Learner Dad: My daughter is a fiend for making friends

"I love watching one of my kids making an instant connection with someone else – it’s a sign that they’re going to be alright."
Learner Dad: My daughter is a fiend for making friends

I love the way kids make fast friends.

We had a family birthday bash for my magnificent mother in our back garden last weekend – it might have been skirting around the edges of the outdoor gatherings rule, but nothing for Tony Holohan to worry about. Particularly since most have of my cousins have had at least one jab of the vaccine. We’re getting old.

Luckily there were a few kids there to remind us of what it was like to be young. My cousin brought his two, a boy the same age as my son and a girl a bit older than my daughter. I know we’re all gender fluid these days, but the two boys took one look at each other and decided they were going to be best friends for at least a day. I love watching one of my kids making an instant connection with someone else – it’s a sign that they’re going to be alright.

It was a slower burn for the girls because my cousin’s daughter was at that early teenage time where the last thing you want to do is hang around with a gang of adults who haven’t seen each other for ages. I remember what it was like myself at that age. My own daughter is a fiend for making friends though, so she just went over and told her she likes crystals. It turns out the other girl likes crystals as well. The next time I looked they were sharing headphones and listening to The Smiths.

My cousin’s daughter has a thing for 1980s indie guitar rock – so we got out a Bluetooth speaker and put her in charge of the music. The next few hours featured The Pixies, Echo and the Bunnymen, Joy Division and a gang of middle-aged cousins acting one third of their age.

The kids’ fast friends stayed friends through the day, and there is talk of meeting them again. 

I wish I was a child sometimes . Just because you get older doesn’t mean you stop feeling an instant connection with some randomer you meet in the course of your day. 

The problem is that we seem to frown on adults making fast friends like kids, we are expected to play it cool. 

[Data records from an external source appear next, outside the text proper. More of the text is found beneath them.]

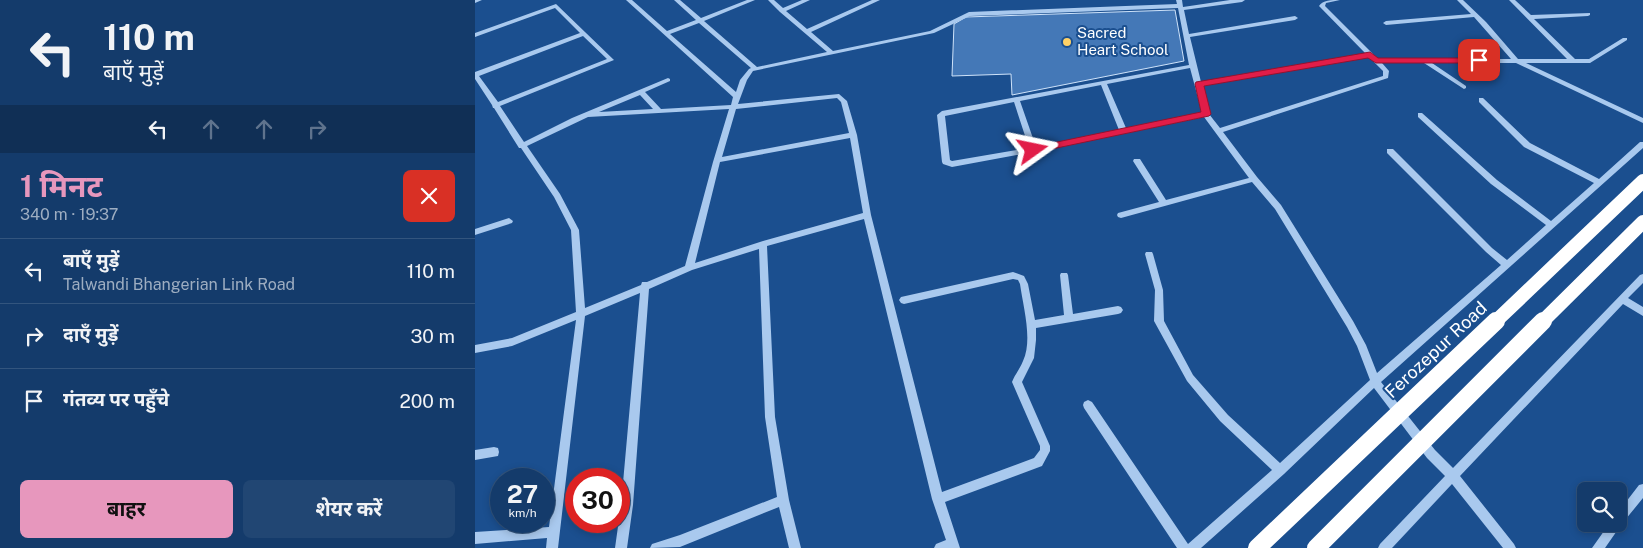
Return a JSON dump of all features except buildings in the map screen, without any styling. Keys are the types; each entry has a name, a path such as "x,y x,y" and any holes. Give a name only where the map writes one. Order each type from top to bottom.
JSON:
{"highway":[{"name":"Ferozepur Road","path":"1257,548 1643,181"},
{"path":"1316,548 1643,222"}],"street":[{"path":"475,1 479,0"},
{"path":"495,106 611,60 551,0"},
{"path":"629,0 736,96"},
{"path":"677,0 755,68"},
{"path":"667,33 753,0"},
{"path":"771,0 805,32 831,52"},
{"path":"781,11 807,0"},
{"path":"805,32 877,0"},
{"path":"689,268 736,96 746,74 755,68 932,32 969,14 1180,5 1242,0"},
{"path":"1219,131 1384,78 1387,73 1376,60 1322,6 1325,2 1337,0"},
{"path":"1460,0 1476,15 1515,60 1643,121"},
{"path":"1512,0 1573,61"},
{"path":"1180,5 1193,66 1206,114 1254,179 1278,207 1350,324 1361,345 1375,381 1431,454 1452,475 1510,548"},
{"path":"475,35 556,6"},
{"path":"1530,17 1588,14"},
{"path":"1385,23 1476,15"},
{"path":"1187,36 1295,18"},
{"path":"555,532 581,315 573,224 557,196 476,78 584,33"},
{"path":"1376,60 1573,61 1595,59 1625,39"},
{"path":"1199,84 1370,55"},
{"path":"1425,60 1464,87"},
{"path":"1193,66 943,113 946,162 952,164 1033,150 1206,114"},
{"path":"522,146 668,80"},
{"path":"1103,83 1123,131"},
{"path":"641,92 659,110"},
{"path":"589,115 733,107 839,96 843,101 853,135 867,215 938,499 953,545 940,548"},
{"path":"1016,99 1033,150"},
{"path":"1481,100 1502,118 1527,145 1599,182"},
{"path":"1421,115 1494,182 1551,225"},
{"path":"718,160 853,135"},
{"path":"1192,548 1280,470 1375,381 1643,144"},
{"path":"1391,151 1489,250 1506,264"},
{"path":"1137,161 1164,203"},
{"path":"1121,215 1254,179"},
{"path":"475,349 521,339 689,268 763,244 867,215"},
{"path":"475,232 509,221"},
{"path":"763,244 770,417 783,500 795,548"},
{"path":"1149,254 1159,290 1159,320 1190,378 1224,418 1280,470"},
{"path":"1064,275 1069,318"},
{"path":"904,300 1003,277 1018,276 1024,284 1030,325 1028,361 1017,382 1045,446 1042,457 1038,462 938,499"},
{"path":"1385,548 1452,475 1643,277"},
{"path":"621,548 627,505 645,285"},
{"path":"1622,299 1643,312"},
{"path":"1030,325 1118,310"},
{"path":"1087,405 1184,548"},
{"path":"475,455 494,452"},
{"path":"1627,510 1643,489"},
{"path":"656,548 680,541 783,500"},
{"path":"1598,548 1610,532"},
{"path":"475,538 542,533"},
{"path":"552,548 555,533"}],"place":[{"name":"Sacred Heart School","path":"1067,42"}],"route":[{"path":"1033,150 1206,114 1199,84 1370,55 1376,60 1479,60"}]}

Anyway, the night went on, three generations enjoying themselves in the back garden and it’s fair to say there was drink involved. I don’t have strong views either way about drinking in front of my kids. My parents hardly ever drank alcohol, and I certainly never saw them drunk. If anything that made me curious about booze and more inclined to sample it.

I don’t want to be drunk in front of my kids either though – that’s the kind of thing a child would remember, and not in a good way. But I don’t mind being ‘well refreshed’, as they say in polite society. My kids don’t seem to kind me being a bit drunk either – they know by now that I’ll say yes to virtually everything and, all going well, I’ll be a bit hungover the next day and allow them a free run on the Nintendo Switch. (They got their wish.)

Covid seems to have loosened a lot of attitudes around drinking in front of the kids. I was talking to a dad I know at the school gate this morning, telling him that I felt a bit ropey after our birthday bash. He said that he never drank in front of his three until lockdown swung around again and it was like there was no alternative.

Anyway, I’ve no regrets. It was a brilliant party, my mother had a complete blast and everyone got home safely. The next day was the first scorcher of the year and we even made it to a beach for an hour, where the kids jumped in the waves and talked about their new friends from the night before. It’s true – your kids will keep you young.